▶ _WRITTEN TASK_: Rewrite the lines of every item below with "Hits" replaced by "Views" and everything else unchanged, leaving out the pictures.

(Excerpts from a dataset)

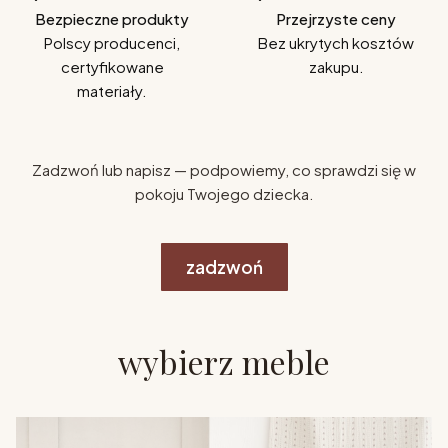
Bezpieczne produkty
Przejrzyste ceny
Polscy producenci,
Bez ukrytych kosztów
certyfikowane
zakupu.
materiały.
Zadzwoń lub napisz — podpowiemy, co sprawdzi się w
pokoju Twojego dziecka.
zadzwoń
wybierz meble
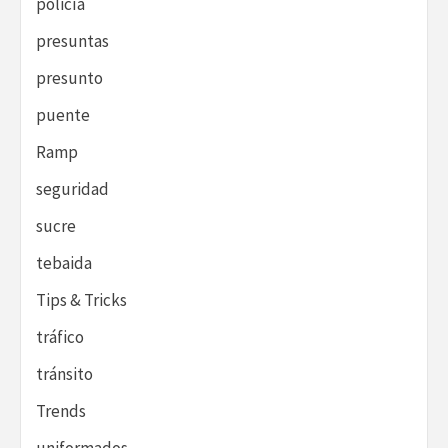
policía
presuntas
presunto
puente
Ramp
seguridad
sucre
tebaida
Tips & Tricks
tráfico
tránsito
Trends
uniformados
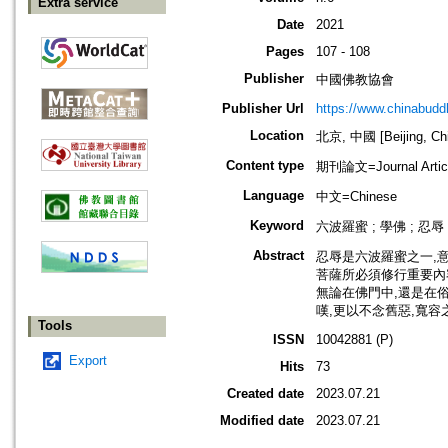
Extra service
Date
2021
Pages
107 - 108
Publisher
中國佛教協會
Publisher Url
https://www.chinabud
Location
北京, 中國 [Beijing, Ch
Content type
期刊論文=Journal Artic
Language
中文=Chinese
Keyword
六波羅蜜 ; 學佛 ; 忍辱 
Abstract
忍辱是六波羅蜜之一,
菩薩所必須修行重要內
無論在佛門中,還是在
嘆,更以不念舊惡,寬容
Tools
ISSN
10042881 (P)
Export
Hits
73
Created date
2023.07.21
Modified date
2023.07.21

▶ _ANSWER TO THIS EXERCISE_:
Bezpieczne produkty
Przejrzyste ceny
Polscy producenci,
Bez ukrytych kosztów
certyfikowane
zakupu.
materiały.
Zadzwoń lub napisz — podpowiemy, co sprawdzi się w
pokoju Twojego dziecka.
zadzwoń
wybierz meble
policía
presuntas
presunto
puente
Ramp
seguridad
sucre
tebaida
Tips & Tricks
tráfico
tránsito
Trends
uniformados
Extra service
Date
2021
Pages
107 - 108
Publisher
中國佛教協會
Publisher Url
https://www.chinabud
Location
北京, 中國 [Beijing, Ch
Content type
期刊論文=Journal Artic
Language
中文=Chinese
Keyword
六波羅蜜 ; 學佛 ; 忍辱 
Abstract
忍辱是六波羅蜜之一,
菩薩所必須修行重要內
無論在佛門中,還是在
嘆,更以不念舊惡,寬容
Tools
ISSN
10042881 (P)
Export
Views
73
Created date
2023.07.21
Modified date
2023.07.21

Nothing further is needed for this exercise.